Lessons learned from an edtech company founder and teacherpreneur.

GUEST COLUMN | by Zak Ringelstein

CREDIT Renaissance LearningTrue, some of the greatest companies started in a garage. Mine, however, began at my dining room table with me frustrated and fatigued, hunched over a stack of ungraded homework assignments, staring at a dauntingly blank Microsoft Word file. After a full day of teaching, I would begin my lesson planning just around 5 pm each day. As much as I loved my job, I did not love this particular part of it. Knowingly planning lessons that had been designed thousands–if not millions–of times before me, I emerged with uninspired plans on more occasions than I would like to admit.

To add to the frustrations, teachers are continuously required to juggle new developments in both standards and technology. It’s driving teachers absolutely insane!

The average teacher spends 2.5 hours planning lessons per day. With 30 million teachers in world, that’s 75 million hours of planning. Teachers spend so much time re-planning the same overlapping curriculum and it’s a gross misuse of time and energy. As mobile technology has become increasingly ubiquitous, we have embraced its collaborative functionalities from sharing status updates on Facebook to sharing housing on Airbnb. Unfortunately, the education industry has remained one of the slowest adopters for this.

Consequently, with a lack of quality resources available, educators spend less time honing effective instruction, which inevitably takes a toll on student learning outcomes. To add to the frustrations, teachers are continuously required to juggle new developments in both standards and technology. It’s driving teachers absolutely insane! We know. We’ve interviewed them.

With millions of inaccessible, quality resources floating around on personal desktops, forgotten in lost flash drives, and tucked away in dusty file cabinets, what if there was a comprehensive mean teachers to locate great material and construct their own lessons? The current landscape does very little to support communication and active collaboration amongst teachers. Energy otherwise allocated toward content creation needs to be optimized.

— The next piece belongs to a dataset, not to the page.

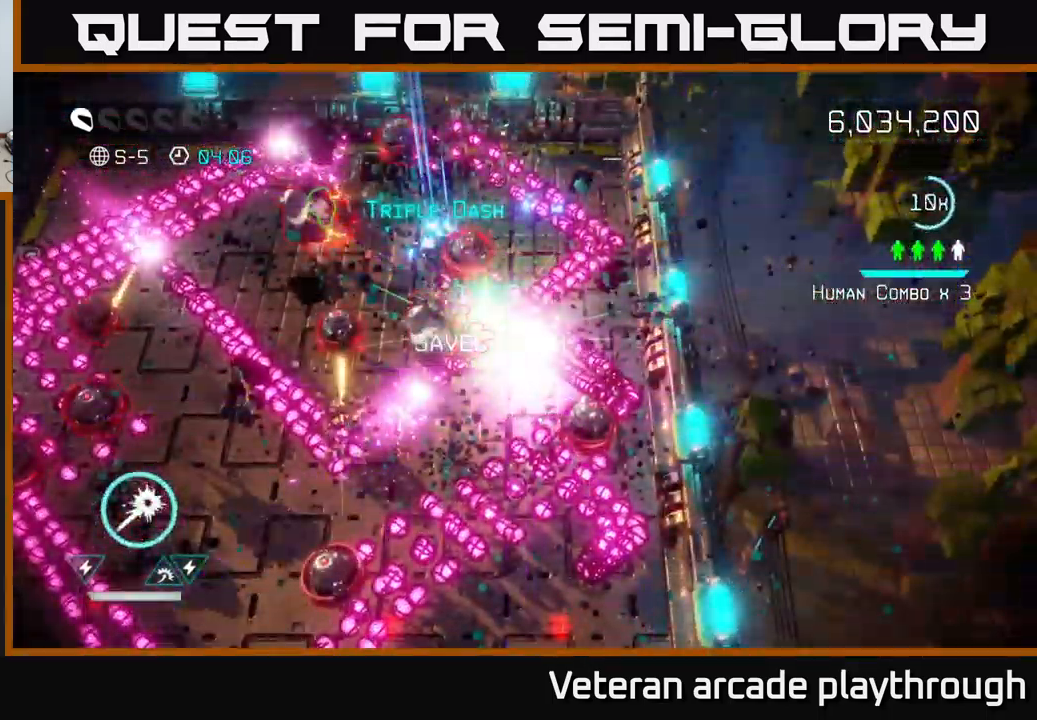
{"buttons": [], "left_stick": "center", "right_stick": "center", "events": [[34, "right_stick", "down-left"], [284, "left_stick", "center"], [300, "right_stick", "up-left"], [384, "right_stick", "center"]]}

Districts need a way to maximize creative talent and exchange high quality resources.

Since recognizing this shortcoming in the education industry, I have founded my solution to this and developed a content management system that not only offers teachers a portable workspace to craft their lessons, but also empowers them with choice. Our resource exchange feature offers three primary benefits:

District-wide collaboration

Teachers can easily search resources uploaded by other teachers within their own district or school and rest assured knowing that the materials come from a reliable source. Our platform takes the district’s best resources and makes them instantly accessible on the system’s portable cloud. Pooling content allows teachers to pull inspiration Useful files can also be emailed to other educators in or out of the district network directly from the platform.

Administrator curriculum distribution

Our solution opens an avenue of communication between teachers and administrators. A centralized content system allows administrators a seamless mean for distributing district-purchased or curated curriculum to teacher. Narrowing the disconnect between the two entities, administrators also have a higher-level view of what great content in their own district looks like and can, from there, analyze how to make improvements.

Millions of resources

In addition to sourcing files from their district network, teachers can also access materials from the platform’s pre-uploaded resource repository. Our platform is equipped with 17 million Common Core-tagged resources, vetted by master teachers.

Compatible with all file types, our personal file management system is a tag-enabled tool optimized for K12 curriculum planning. It’s a portable space to find, store, and compile resources that we designed to make teachers’ work days a little less exhausting and instruction a whole lot more effective for students.

Zak Ringelstein is CEO of UClass, which was recently acquired by Renaissance Learning. UClass is a leading K-12 content management solution that enables districts to flexibly distribute core curriculum to staff, facilitate collaboration across schools and measure the efficacy of its resources. Founded by public school teachers, their mission is to increase opportunities for all students by providing schools the tools they need to ensure they use the most relevant content for the personalized needs of teachers and students.